Da wären zum einen die einzelnen kleinen Episoden, aus denen diese Taxifahrt durch Teheran besteht. Ob ein Fan des Filmemachers, der illegal mit im Iran verbotenen Filmen und Serien dealt, von Woody Allen bis zu "Walking Dead", Panahi zu seinem Komplizen machen möchte oder eine Frau um ihren bei einem Unfall verletzten Mann bangt, nur um sich dann größere Sorgen um ihre finanzielle Zukunft zu machen oder ob die Nichte des Filmemachers vom Beifahrersitz aus ihr eigenes Kurzfilmprojekt für die Schule verwirklichen möchte – es ist schon ein buntes Kaleidoskop an Charakteren, die mit dem Taxi durch Teheran kutschiert werden. Und so amüsant oder charmant die meisten dieser Menschen auch sein mögen, so ziehen sich ihre Handlungsstränge doch viel zu oft unnötig in die Länge. Was sehr nett und durchaus auch unterhaltsam beginnt, wirkt irgendwann nur noch nervig und auch mit allem Wissen um die politische Brisanz irgendwie belanglos. Zudem ist das Konzept nicht neu, erinnert es doch stark an die Reality-Show "Taxicab Confessions" oder die wunderbare Parodie, die Komiker Chris Rock einst für seine HBO-Show inszeniert hat. Panahis Stil als besonders originell und unverfälscht zu loben, ist daher in meinen Augen arg übertrieben.

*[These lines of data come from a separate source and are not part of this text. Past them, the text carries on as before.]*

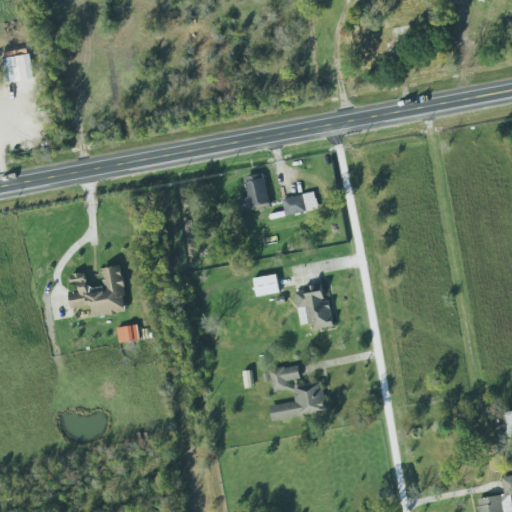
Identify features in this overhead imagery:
road: (256, 143)
building: (252, 193)
building: (292, 205)
road: (80, 240)
road: (358, 256)
building: (265, 285)
building: (98, 293)
building: (314, 307)
building: (126, 334)
road: (339, 367)
building: (294, 395)
building: (508, 423)
road: (448, 494)
building: (497, 499)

Ein weiteres Problem ist der Umgang mit Jafar Panahi selbst. Es wird von den Fahrgästen etwas zu oft darauf hingewiesen, was für ein großartiger Filmemacher er doch ist. Auch wenn er tatsächlich gerade für viele seiner Landsleute ein wichtiger Künstler mit großem Talent ist, so wirkt das Ganze nicht, wie vielleicht beabsichtigt, selbstironisch, sondern schmeckt etwas zu sehr nach Selbtsbeiweihräucherung. Sicherlich, wer einen Blick auf den Iran abseits der zur Zeit gängigen negativen Klischees sehen möchte, ohne dass dabei die Probleme im Land verschwiegen oder beschönigt werden, der wird in "Taxi Teheran" vielleicht tatsächlich das Meisterwerk erkennen, dass die meisten Kritiker in dem Berlinale-gewinner sehen. Wer aber auf Unterhaltung im klassischen Sinne, oder zumindest auf wirklich mitreißende Unterhaltungen hofft, der könnte von dieser Taxifahrt schnell nicht nur gelangweilt, sondern sogar genervt sein. Daher gibt es nur mit Vorbehalten hier ein vorsichtiges: Sehenswert!